The Four-Quadrant Problem

Mon Sep 12 12:24:07 EDT 1988

Well, so much for my quest for a problem which *requires* more than 2 layers.
Hopefully this will exhaust the issue ...

The conclussions are:
   - for a 2-layer net of a finite number of threshold units can't do the
	4-quad problem to arbitrary accuracy (I'll demonstrate in a moment).
   - any arbitrarily large subspace *can* be approximated to arbitrary
	accuracy with a finite number of nodes.
   - with non-hard-threshold units (including sigmoids) and assuming infinite 
	presision (and you *need* that infinite precision) you *can* do the 
	4-quad problem with 2 layers.

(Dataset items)
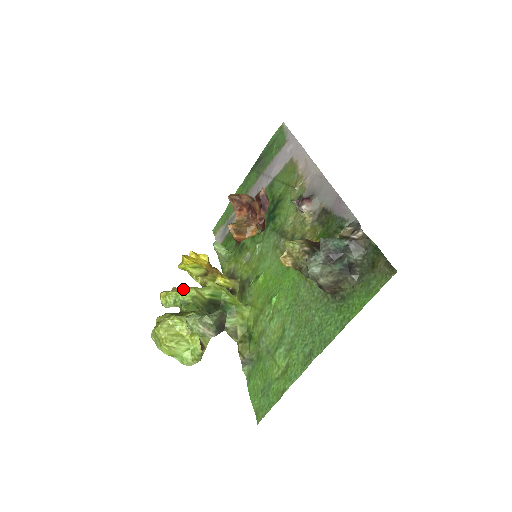
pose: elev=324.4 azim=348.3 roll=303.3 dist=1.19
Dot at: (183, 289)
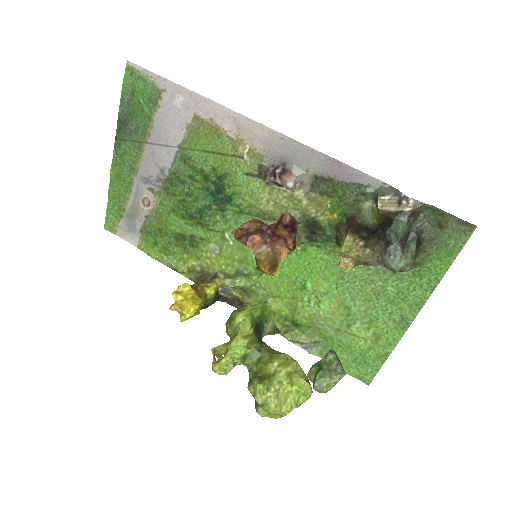
Dot at: (232, 347)
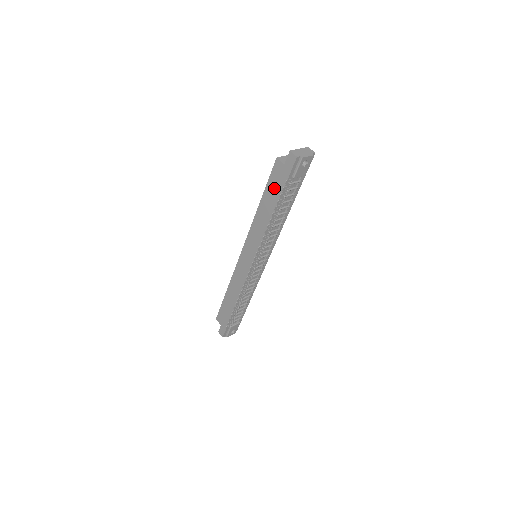
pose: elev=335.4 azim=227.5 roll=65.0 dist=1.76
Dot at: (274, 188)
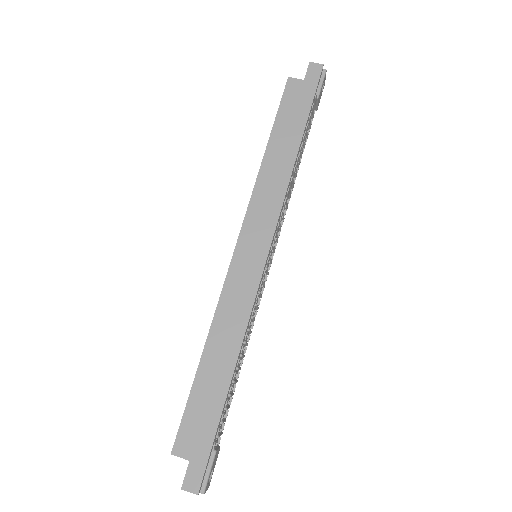
Dot at: (292, 115)
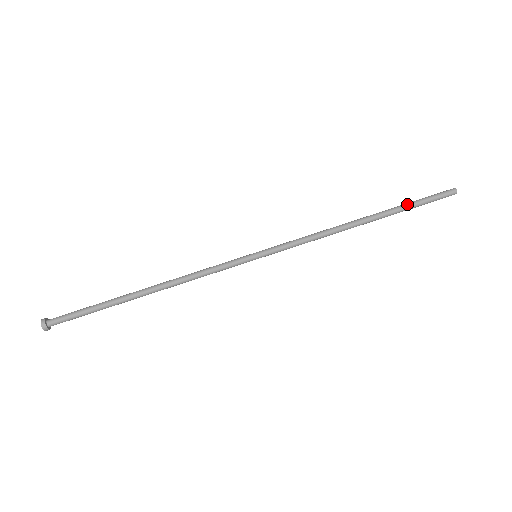
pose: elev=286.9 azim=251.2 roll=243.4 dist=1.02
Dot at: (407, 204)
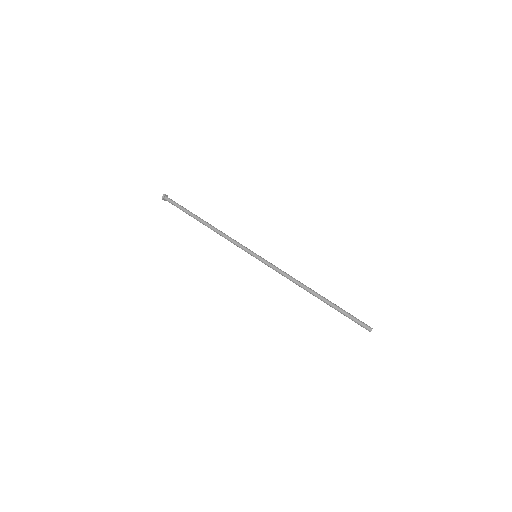
Dot at: (341, 308)
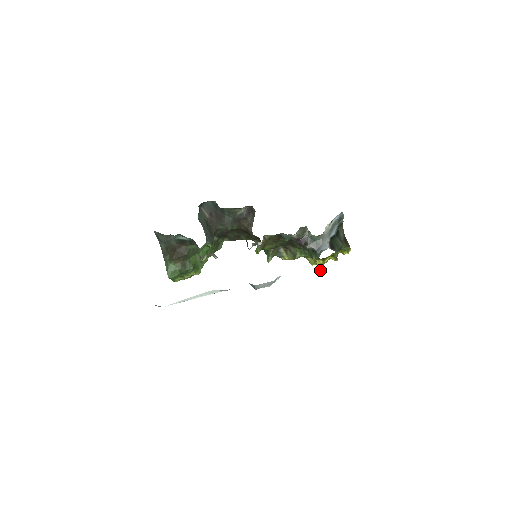
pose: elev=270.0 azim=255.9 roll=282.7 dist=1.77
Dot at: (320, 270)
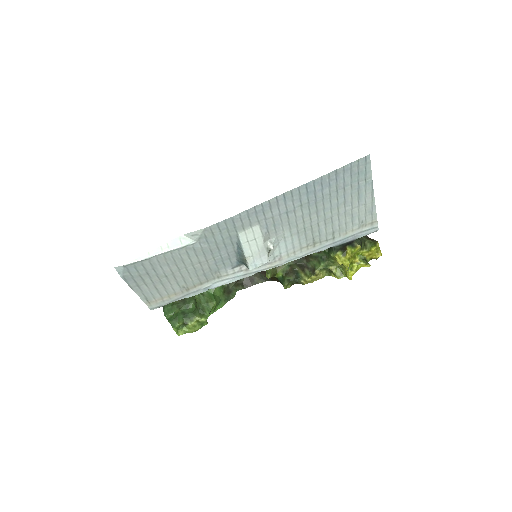
Dot at: (350, 279)
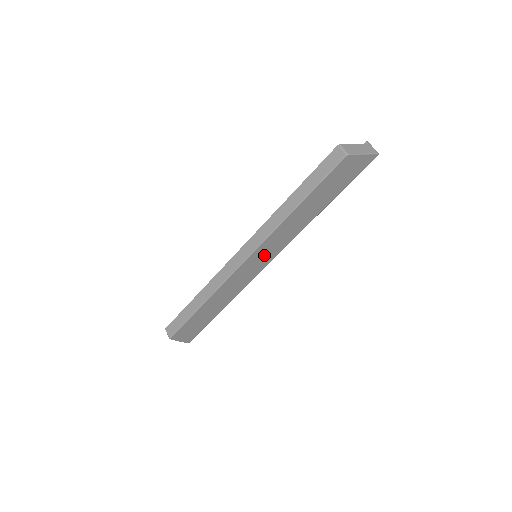
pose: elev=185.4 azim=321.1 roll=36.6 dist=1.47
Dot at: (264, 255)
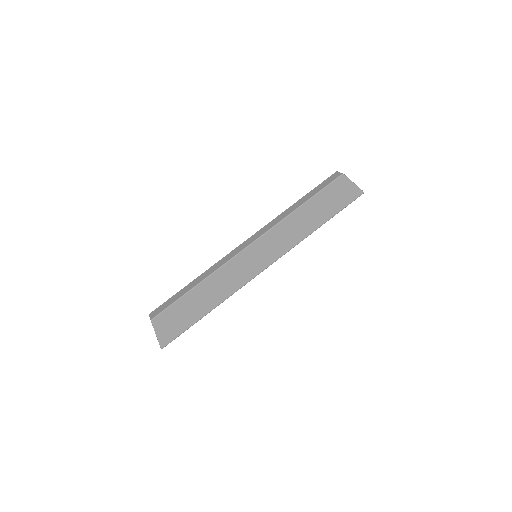
Dot at: (264, 252)
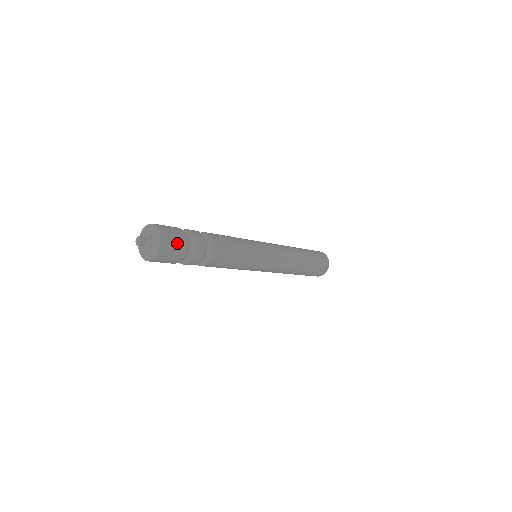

## TASKS AND EXERCISES
(a) Can you copy the four-quadrant post starting at the words "The Four-Quadrant Problem" and stopping after "the issue ..."?
(b) Can you write what follows in the four-quadrant post, beginning after its last sentence?
The listing has no connection to the four-quadrant post.

## TASK-BY-TASK ANSWERS
(a)
The Four-Quadrant Problem

Mon Sep 12 12:24:07 EDT 1988

Well, so much for my quest for a problem which *requires* more than 2 layers.
Hopefully this will exhaust the issue ...

(b)
Demonstration that 2-Layers of finite numbers of threshold units can't do it:

Assume that it can be done.  Each node in the first layer creates linear 
partitions in the plane described by the input space.  This finite set of 
partions (lines) intersect at a finite number of points.  Consider a circle 
centered at the origin which encloses all of these intersections.  Assume 
without loss of generality that quads 1&3 have a greater value than quads 
2&4 which is subsequently thresholded by the second layer node.  Above the 
circle, crossing from left to right across the y-axis (or any "don't care" 
band) must result in a net gain (since quad-2 < quad-1) so the weights 
connecting those nodes to the output node must sum > 0.  Below the circle a 
simular argument has the same sum < 0.  The sum can't be both > and < 0, a 
contradiction, therefore it can't be done.

 *BUT*

Doing It With Other than thresholding units:

If the hidden layer's transfer function f(x) = 0 for x<=0 and f(x) = x for 
x>=0 Ron Chrisley showed me at INNS that you can use a four node hidden layer.
Given input weights (w,w), (-w,-w), (w,-w), (-w, w) on the first layer
(no thresholds) and weights (w2, w2, -w2, -w2) from the hidden layer
to the thresholding output node you've got it.

I would add that you can approximate the semi-linear node to arbitrary
accuracy with thresholding units if you only want to go out a finite distance.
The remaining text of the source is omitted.